4.防災対策としての学校プールの活用について

 最後に、学校プールについて伺います。
 私は、昨年の第三回定例会で、学校プール廃止の動きが広がる中、子供の教育の観点から、廃止ではなく充実できるように都が支援していくべきと取り上げました。
 今日は、防災の観点から学校プールについて伺います。
 学校プールは消防活動において重要な水利だと考えますが、見解を伺います。

○吉田消防総監 震災時の消防活動において、防火水槽のほか、消防水利として使用できるプールや河川等の水利は重要であると認識しております。

○原委員 重要だということです。能登半島地震でも、断水の中、火災の対応で学校プールの水が使われ、大事さを改めて実感しました。
 また、学校は避難所にもなり、二〇二二年七月に、各都道府県防災担当主管部長宛ての国の通知では、飲料水や断水時のトイレ対策などについて充実強化を推進することを求めています。これは避難所の中でのことです。
 学校プールの水を避難所のトイレに活用したり、浄水して生活用水、飲料水として活用するための機器の購入などについて、補助はあるのか伺います。

○浜教育長 災害時に公立小中学校のプールの水を飲料水等に活用するための施設整備につきましては、プールを新築または改築するに当たって、浄化装置を備える工事や、既存のプールに必要な設備を備える工事に関して、設置者の財政負担に対する国の補助制度がございます。
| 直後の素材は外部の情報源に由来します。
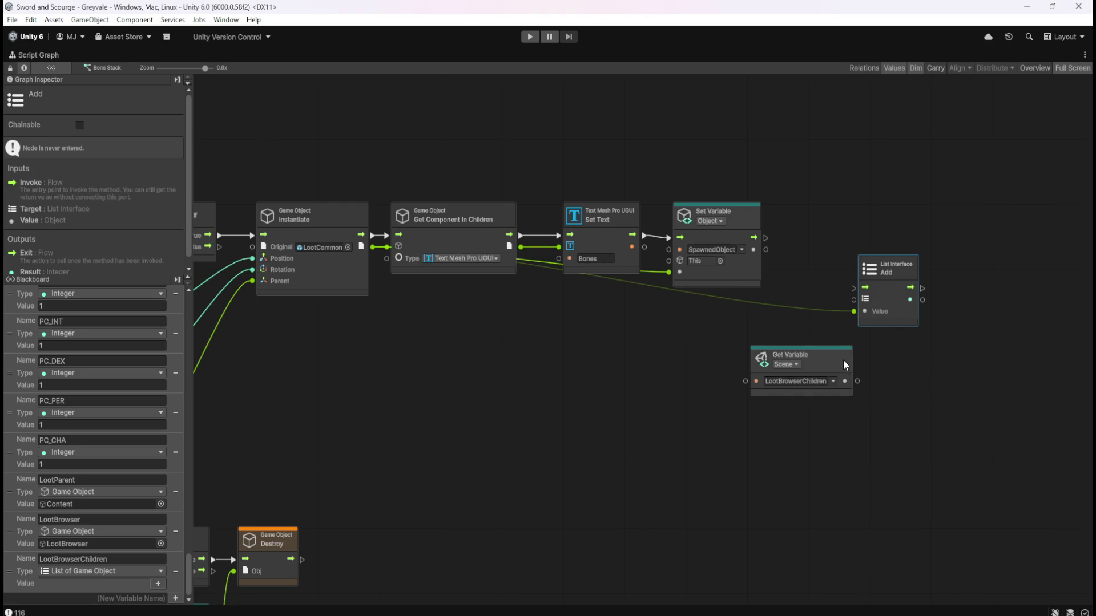
Step: Wire the LootBrowserChildren Get Variable output into the Add node's list input
left_click_drag(843, 361, 803, 347)
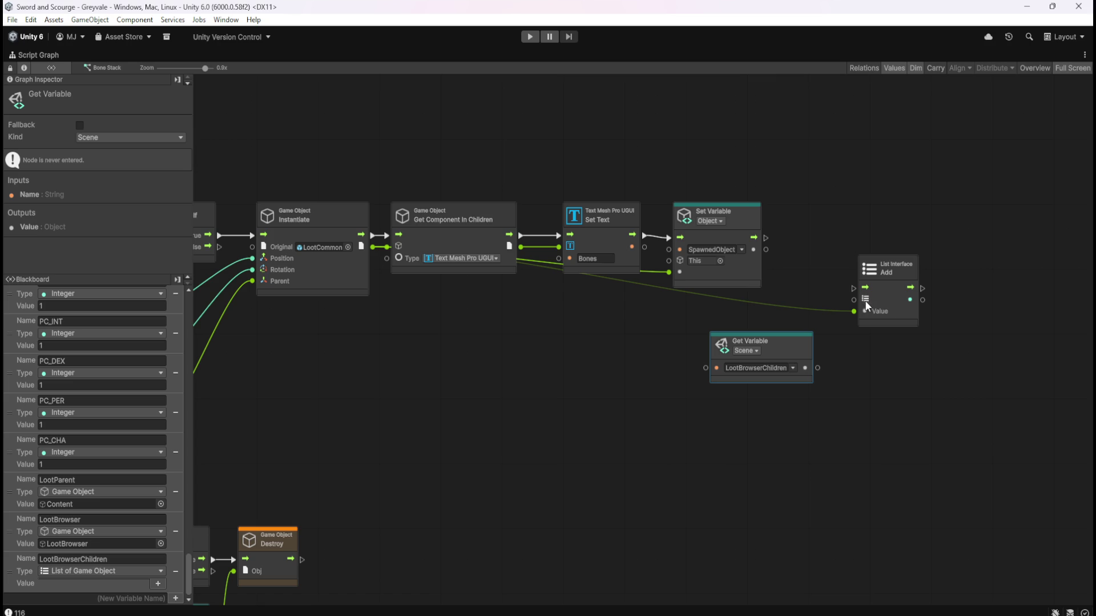
left_click_drag(817, 367, 853, 301)
left_click(851, 361)
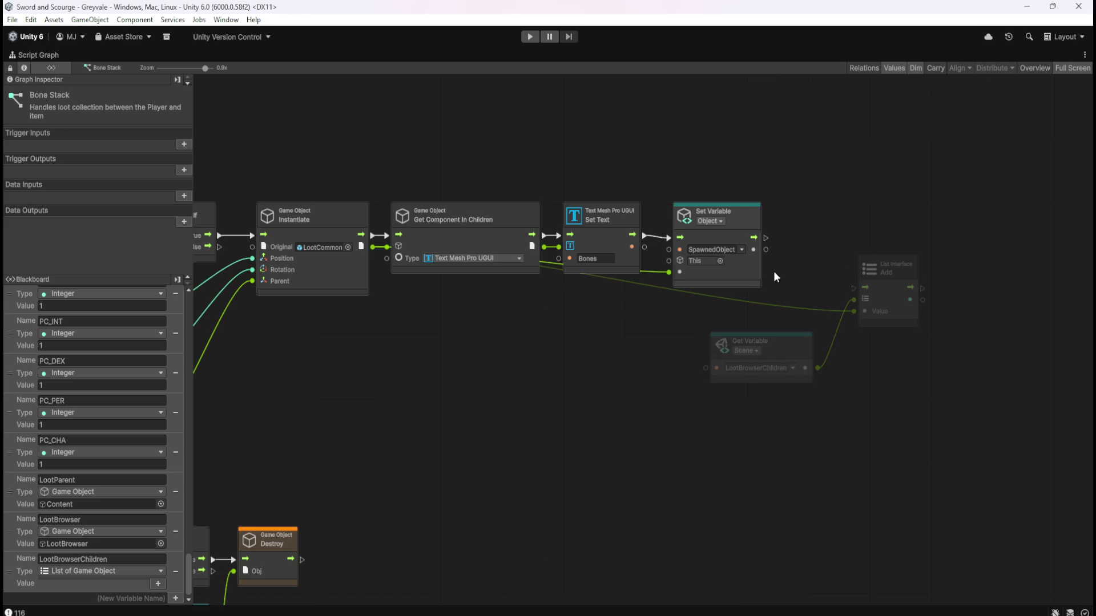
left_click_drag(799, 349, 810, 327)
○原委員 今ご答弁いただいた補助というのは施設整備でして、浄水器などを購入する場合には対象となっていないと思います。
 国立教育政策研究所文教施設研究センターの避難所となる学校施設の防災機能に関する調査研究報告書に掲載されている都内の自治体の例では、避難所になっている学校で使えるようにと、各学校分の浄水器を導入しているということが紹介されています。こうした取組への支援が必要だと思っています。
 では、東京都地域防災計画の中で、被災後、断水した場合の避難所のトイレ対応についてはどのように示していますか。

○野間総務局長 東京都地域防災計画では、区市町村の役割として、断水した場合には、学校のプール、雨水貯留槽等を活用し、災害用トイレ等で必要となる生活用水を確保することとしております。
 また、発災後三日目までは、し尿収集車による収集を要しない携帯トイレや簡易トイレなどを避難所等に確保するよう努めることとしてございます。

○原委員 地域防災計画の中にも学校プールは位置づけられているわけですね。私は、改めて子供の教育の観点からも、同時に、その防災の観点からも、学校プールを存続していくことは重要だというふうに思います。
 昨年の夏に共産党都議団で実施した都内全区市町村に対する学校プールの調査でも、そのとき廃止の計画で進めていますという自治体も含めて、学校プールを防災のときには活用すると位置づけているんですね。
 ぜひとも、老朽化したプールなどを改築したいと考えたときには支援が必要だというふうに思います。ぜひとも補助の拡充と、そして東京都として、このプール改築への支援をするべきと考えますが、いかがですか。

○浜教育長 公立小中学校の施設整備の経費は、原則として、設置者である区市町村が負担することとされております。
 都は、区市町村に対しては、国の補助制度を活用し、施設整備が進められるよう支援をするとともに、国に対し、補助率の引上げ等を要望しております。